EXERCISE GOAL
Please copy the records below word for word, from their first line through the line containing "98: (22, 75)", including both of those lines. Leave out the pictures.

ENTRIES SUPPLIED
☆ ☆ ☆ ☆

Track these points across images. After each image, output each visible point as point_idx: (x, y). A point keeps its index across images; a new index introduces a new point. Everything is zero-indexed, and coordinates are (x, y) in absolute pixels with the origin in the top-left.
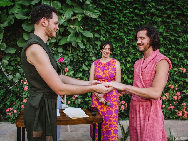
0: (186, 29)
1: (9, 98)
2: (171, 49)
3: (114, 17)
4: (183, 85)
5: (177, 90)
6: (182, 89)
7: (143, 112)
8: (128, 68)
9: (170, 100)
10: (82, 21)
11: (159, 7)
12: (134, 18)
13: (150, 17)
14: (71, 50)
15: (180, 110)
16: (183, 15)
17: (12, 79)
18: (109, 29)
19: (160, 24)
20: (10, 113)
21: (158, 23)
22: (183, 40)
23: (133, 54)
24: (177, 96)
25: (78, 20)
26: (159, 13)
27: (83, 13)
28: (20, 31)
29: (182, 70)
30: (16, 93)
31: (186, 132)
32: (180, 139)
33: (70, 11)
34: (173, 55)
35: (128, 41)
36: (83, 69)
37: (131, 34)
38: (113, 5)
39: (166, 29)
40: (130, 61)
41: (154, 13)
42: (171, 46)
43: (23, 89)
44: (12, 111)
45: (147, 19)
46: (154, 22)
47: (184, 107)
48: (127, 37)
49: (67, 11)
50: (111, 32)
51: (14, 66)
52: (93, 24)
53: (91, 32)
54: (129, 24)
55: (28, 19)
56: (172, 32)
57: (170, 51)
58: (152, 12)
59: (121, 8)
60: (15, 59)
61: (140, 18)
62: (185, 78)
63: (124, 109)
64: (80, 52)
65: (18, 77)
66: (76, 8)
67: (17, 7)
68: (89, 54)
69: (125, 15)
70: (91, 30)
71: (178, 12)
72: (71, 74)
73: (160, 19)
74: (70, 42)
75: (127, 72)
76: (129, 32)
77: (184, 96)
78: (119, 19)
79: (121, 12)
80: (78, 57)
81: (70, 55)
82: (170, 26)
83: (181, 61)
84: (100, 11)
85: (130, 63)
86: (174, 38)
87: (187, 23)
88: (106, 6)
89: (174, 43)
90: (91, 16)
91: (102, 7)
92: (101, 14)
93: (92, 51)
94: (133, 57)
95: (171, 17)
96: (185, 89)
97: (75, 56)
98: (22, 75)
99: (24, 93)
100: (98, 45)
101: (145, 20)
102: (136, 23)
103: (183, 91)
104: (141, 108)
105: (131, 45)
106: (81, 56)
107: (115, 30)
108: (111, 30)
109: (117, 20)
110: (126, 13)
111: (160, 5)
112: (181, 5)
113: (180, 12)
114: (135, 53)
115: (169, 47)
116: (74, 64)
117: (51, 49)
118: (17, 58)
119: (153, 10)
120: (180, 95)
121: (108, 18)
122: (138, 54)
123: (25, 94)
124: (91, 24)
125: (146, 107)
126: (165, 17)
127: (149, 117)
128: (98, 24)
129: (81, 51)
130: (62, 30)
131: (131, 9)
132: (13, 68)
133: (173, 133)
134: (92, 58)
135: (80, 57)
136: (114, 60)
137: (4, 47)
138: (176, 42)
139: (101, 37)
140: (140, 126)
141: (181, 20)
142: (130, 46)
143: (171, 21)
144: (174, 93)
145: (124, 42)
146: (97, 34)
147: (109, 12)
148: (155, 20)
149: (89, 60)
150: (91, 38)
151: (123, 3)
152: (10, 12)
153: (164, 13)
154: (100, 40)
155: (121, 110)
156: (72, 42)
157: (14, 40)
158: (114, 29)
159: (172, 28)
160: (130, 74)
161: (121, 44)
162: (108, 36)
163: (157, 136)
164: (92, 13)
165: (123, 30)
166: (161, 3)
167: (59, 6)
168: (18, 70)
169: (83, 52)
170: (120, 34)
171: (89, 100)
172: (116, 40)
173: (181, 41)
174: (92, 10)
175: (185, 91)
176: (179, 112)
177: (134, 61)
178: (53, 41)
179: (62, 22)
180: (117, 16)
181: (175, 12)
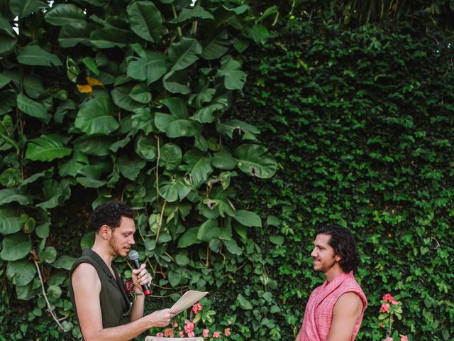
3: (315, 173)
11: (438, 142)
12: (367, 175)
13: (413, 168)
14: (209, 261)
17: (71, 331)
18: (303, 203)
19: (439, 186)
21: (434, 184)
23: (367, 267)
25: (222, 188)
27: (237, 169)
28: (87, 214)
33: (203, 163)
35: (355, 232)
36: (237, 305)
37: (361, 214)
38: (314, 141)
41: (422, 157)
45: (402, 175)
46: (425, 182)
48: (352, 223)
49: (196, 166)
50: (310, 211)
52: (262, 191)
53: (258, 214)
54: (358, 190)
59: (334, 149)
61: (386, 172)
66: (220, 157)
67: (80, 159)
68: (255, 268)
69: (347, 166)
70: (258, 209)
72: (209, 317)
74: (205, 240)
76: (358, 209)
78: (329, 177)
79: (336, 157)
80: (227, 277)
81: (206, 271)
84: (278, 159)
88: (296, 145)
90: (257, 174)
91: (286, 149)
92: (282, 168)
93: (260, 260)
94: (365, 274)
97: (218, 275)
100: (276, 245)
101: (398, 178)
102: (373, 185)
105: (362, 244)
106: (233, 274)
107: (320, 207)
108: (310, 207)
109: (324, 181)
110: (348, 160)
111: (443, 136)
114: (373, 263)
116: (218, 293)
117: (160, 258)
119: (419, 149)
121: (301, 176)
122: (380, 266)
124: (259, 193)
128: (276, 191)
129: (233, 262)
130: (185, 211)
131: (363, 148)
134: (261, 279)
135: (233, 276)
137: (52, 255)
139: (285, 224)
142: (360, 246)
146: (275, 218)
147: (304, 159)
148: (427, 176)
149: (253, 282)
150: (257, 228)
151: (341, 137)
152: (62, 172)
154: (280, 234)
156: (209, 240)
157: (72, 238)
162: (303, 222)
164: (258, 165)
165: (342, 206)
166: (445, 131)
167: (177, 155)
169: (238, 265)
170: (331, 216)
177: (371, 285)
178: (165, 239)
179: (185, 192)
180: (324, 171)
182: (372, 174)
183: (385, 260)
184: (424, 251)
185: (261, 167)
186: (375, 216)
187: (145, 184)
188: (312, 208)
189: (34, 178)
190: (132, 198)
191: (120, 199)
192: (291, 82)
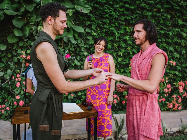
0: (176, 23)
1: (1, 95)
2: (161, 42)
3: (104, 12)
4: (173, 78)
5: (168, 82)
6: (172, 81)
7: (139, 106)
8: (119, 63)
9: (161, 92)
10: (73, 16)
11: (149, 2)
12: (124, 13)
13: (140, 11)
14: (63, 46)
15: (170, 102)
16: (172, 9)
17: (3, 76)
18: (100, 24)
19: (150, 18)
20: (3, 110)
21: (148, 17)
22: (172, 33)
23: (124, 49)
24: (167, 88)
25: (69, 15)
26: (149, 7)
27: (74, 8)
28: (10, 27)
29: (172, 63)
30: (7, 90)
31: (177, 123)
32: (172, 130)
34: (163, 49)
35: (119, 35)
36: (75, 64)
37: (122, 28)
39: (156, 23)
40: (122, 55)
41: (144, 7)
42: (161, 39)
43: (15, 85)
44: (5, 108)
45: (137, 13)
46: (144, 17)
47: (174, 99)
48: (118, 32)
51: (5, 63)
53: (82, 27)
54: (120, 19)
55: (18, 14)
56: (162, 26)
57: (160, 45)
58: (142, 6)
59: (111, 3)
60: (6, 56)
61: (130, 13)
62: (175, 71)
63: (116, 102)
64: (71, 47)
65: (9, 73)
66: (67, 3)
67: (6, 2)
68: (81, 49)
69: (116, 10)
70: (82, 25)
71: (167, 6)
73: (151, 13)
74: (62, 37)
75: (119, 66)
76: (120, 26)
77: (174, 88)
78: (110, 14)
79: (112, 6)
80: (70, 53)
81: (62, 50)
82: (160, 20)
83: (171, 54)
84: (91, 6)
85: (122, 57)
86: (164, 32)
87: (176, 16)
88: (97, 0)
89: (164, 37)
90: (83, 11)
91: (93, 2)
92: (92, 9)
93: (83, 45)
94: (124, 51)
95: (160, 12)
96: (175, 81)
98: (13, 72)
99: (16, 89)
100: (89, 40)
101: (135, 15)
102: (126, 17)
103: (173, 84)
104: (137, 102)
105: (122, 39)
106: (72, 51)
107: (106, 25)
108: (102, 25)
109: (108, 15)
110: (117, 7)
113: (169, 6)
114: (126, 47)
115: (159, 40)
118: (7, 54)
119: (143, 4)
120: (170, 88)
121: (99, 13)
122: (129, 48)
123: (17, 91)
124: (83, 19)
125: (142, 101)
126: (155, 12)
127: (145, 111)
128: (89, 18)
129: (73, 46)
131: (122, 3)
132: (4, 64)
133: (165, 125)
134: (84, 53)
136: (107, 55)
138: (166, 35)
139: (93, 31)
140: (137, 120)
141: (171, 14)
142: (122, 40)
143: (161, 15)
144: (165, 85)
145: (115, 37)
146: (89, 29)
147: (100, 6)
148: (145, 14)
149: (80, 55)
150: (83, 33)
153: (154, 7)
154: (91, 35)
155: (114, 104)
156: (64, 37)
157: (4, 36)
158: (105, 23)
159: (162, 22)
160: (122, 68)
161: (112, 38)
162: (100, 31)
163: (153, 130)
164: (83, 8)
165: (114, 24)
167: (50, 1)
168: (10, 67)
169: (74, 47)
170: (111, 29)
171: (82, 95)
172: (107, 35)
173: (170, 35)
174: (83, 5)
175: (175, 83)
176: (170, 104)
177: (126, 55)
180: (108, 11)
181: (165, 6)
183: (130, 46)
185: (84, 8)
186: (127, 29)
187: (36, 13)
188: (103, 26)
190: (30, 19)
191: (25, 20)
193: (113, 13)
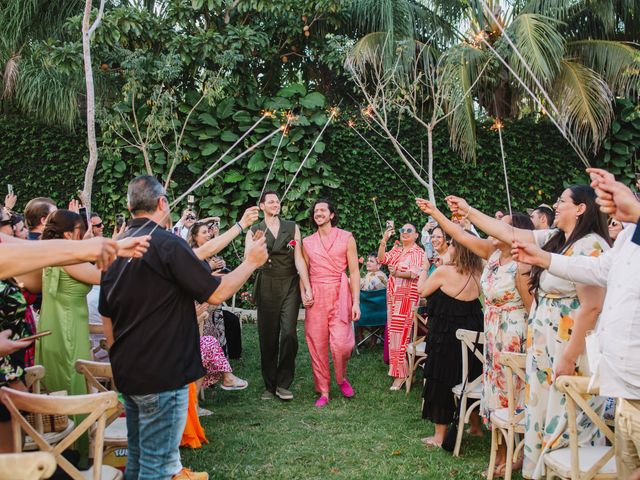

☆ ☆ ☆ ☆

SOLVED EXERCISE
Track these points across images. After each image, output each visible point as point_idx: (x, y). A point keeps its index across images; a new index introduces a new point. Everything is zero-indexed, and coordinates are (x, y) in absolute pixels with the origin in the top-left.
0: (186, 29)
1: (9, 98)
2: (171, 49)
3: (114, 17)
4: (183, 85)
5: (177, 90)
6: (182, 89)
7: (143, 112)
8: (128, 68)
9: (170, 100)
10: (82, 21)
11: (159, 7)
12: (134, 18)
13: (150, 17)
14: (71, 50)
15: (180, 110)
16: (183, 15)
17: (12, 79)
18: (109, 29)
19: (160, 24)
20: (10, 113)
21: (158, 23)
22: (183, 40)
23: (133, 54)
24: (177, 96)
25: (78, 20)
26: (159, 13)
27: (83, 13)
28: (20, 31)
29: (182, 70)
30: (16, 93)
31: (186, 132)
32: (180, 139)
33: (70, 11)
34: (173, 55)
35: (128, 41)
36: (83, 69)
37: (131, 34)
38: (113, 5)
39: (166, 29)
40: (130, 61)
41: (154, 13)
42: (171, 46)
43: (23, 89)
44: (12, 111)
45: (147, 19)
46: (154, 22)
47: (184, 107)
48: (127, 37)
49: (67, 11)
50: (111, 32)
51: (14, 66)
52: (93, 24)
53: (91, 32)
54: (129, 24)
55: (28, 19)
56: (172, 32)
57: (170, 51)
58: (152, 12)
59: (121, 8)
60: (15, 59)
61: (140, 18)
62: (185, 78)
63: (124, 109)
64: (80, 52)
65: (18, 77)
66: (76, 8)
67: (17, 7)
68: (89, 54)
69: (125, 15)
70: (91, 30)
71: (178, 12)
72: (71, 74)
73: (160, 19)
74: (70, 42)
75: (127, 72)
76: (129, 32)
77: (184, 96)
78: (119, 19)
79: (121, 12)
80: (78, 57)
81: (70, 55)
82: (170, 26)
83: (181, 61)
84: (100, 11)
85: (130, 63)
86: (174, 38)
87: (187, 23)
88: (106, 6)
89: (174, 43)
90: (91, 16)
91: (102, 7)
92: (101, 14)
93: (92, 51)
94: (133, 57)
95: (171, 17)
96: (185, 89)
97: (75, 56)
98: (22, 75)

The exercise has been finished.